There are various techniques for watermarking text generated by LLM, each with limitations. Some require the collection and storage of sensitive information, while others require computationally high-priced processing after the model generates the response.
SynthID uses “generative modeling,” a class of watermarking techniques that do not impact LLM training but only modify the model sampling procedure. Generative watermarking techniques modify the next token generation procedure to introduce subtle, context-specific changes to the generated text. These modifications create a statistical signature in the generated text while maintaining its quality.
The classifier model is then trained to detect the statistical signature of the watermark to determine whether the model has generated a response or not. The key advantage of this technique is that watermark detection is computationally proficient and does not require access to the underlying LLM.

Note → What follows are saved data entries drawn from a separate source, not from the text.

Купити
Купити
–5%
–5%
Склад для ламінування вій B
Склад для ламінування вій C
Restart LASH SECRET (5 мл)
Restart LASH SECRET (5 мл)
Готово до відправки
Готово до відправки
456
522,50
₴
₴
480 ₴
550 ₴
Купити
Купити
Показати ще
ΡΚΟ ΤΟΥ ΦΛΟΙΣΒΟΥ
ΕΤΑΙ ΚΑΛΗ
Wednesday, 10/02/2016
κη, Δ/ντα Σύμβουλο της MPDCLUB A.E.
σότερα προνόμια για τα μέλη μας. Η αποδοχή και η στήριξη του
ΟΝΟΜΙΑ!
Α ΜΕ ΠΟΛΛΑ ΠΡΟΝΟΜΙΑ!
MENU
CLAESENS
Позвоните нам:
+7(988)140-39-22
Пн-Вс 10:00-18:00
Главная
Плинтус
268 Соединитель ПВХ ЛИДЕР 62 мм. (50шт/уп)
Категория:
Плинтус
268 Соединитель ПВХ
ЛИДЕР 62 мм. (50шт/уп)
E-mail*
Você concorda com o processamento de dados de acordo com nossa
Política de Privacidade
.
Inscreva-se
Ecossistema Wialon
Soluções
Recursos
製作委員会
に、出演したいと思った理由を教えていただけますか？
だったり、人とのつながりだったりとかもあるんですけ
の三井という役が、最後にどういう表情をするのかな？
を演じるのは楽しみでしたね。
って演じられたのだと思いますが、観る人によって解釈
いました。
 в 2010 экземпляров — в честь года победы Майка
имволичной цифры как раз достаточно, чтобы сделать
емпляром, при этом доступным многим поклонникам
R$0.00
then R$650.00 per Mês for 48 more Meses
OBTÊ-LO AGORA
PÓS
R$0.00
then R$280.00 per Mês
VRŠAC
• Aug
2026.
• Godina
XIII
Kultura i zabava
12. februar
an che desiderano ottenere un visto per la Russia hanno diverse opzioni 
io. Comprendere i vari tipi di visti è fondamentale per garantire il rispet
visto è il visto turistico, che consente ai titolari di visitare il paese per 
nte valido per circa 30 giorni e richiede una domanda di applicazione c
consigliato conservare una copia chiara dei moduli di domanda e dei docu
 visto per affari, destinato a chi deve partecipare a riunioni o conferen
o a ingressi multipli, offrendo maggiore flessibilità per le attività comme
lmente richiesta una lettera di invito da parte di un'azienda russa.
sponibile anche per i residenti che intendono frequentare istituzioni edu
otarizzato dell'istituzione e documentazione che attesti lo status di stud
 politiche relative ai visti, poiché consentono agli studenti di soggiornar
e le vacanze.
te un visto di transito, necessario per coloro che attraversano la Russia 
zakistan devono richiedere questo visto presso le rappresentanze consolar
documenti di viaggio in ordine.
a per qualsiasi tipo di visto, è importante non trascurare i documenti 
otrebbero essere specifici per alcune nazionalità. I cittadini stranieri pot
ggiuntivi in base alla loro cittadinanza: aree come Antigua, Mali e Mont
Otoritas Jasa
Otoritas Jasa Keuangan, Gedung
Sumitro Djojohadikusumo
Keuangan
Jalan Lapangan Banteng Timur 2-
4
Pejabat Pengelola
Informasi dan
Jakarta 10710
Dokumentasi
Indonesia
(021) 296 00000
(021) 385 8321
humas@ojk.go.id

SynthID Text builds on previous work in generative watermarking and uses a novel sampling algorithm called “Tournament Sampling” that uses a multi-step process to select the next token when creating watermarks. The watermarking technique uses a pseudo-random function to improve the process of generating an arbitrary LLM in such a way that the watermark is imperceptible to humans but evident to the trained classifier model. Integration with the Hugging Face library will make it easier for developers to add watermarking functionality to existing applications.
To demonstrate the feasibility of watermarking in large-scale production systems, DeepMind researchers conducted a live experiment in which they assessed feedback from nearly 20 million responses generated by Gemini models. The findings show that SynthID was able to maintain response quality while still being detectable by its classifiers.
According to DeepMind, SynthID-Text was used for the Gemini and Gemini Advanced watermark.
“This is practical proof that generative text watermarking can be successfully implemented and scaled into real-world production systems, serving millions of users and playing an integral role in identifying and managing AI-generated content,” they wrote in their paper.
Limitations
According to the researchers, SynthID Text is resistant to some post-generational transformations, such as trimming parts of text or modifying several words in the generated text. It is also somewhat resistant to paraphrase.
However, this technique also has several limitations. For example, it is less effective for queries requiring fact-based answers and leaves no room for modification without reducing accuracy. They also warn that the quality of the watermark detector may decrease significantly if the text is carefully transcribed.
“SynthID Text is not designed to directly prevent motivated adversaries from causing harm,” they write. “However, it can make it more difficult to use AI-generated content for malicious purposes and can be combined with other approaches to provide better coverage across different types of content and platforms.”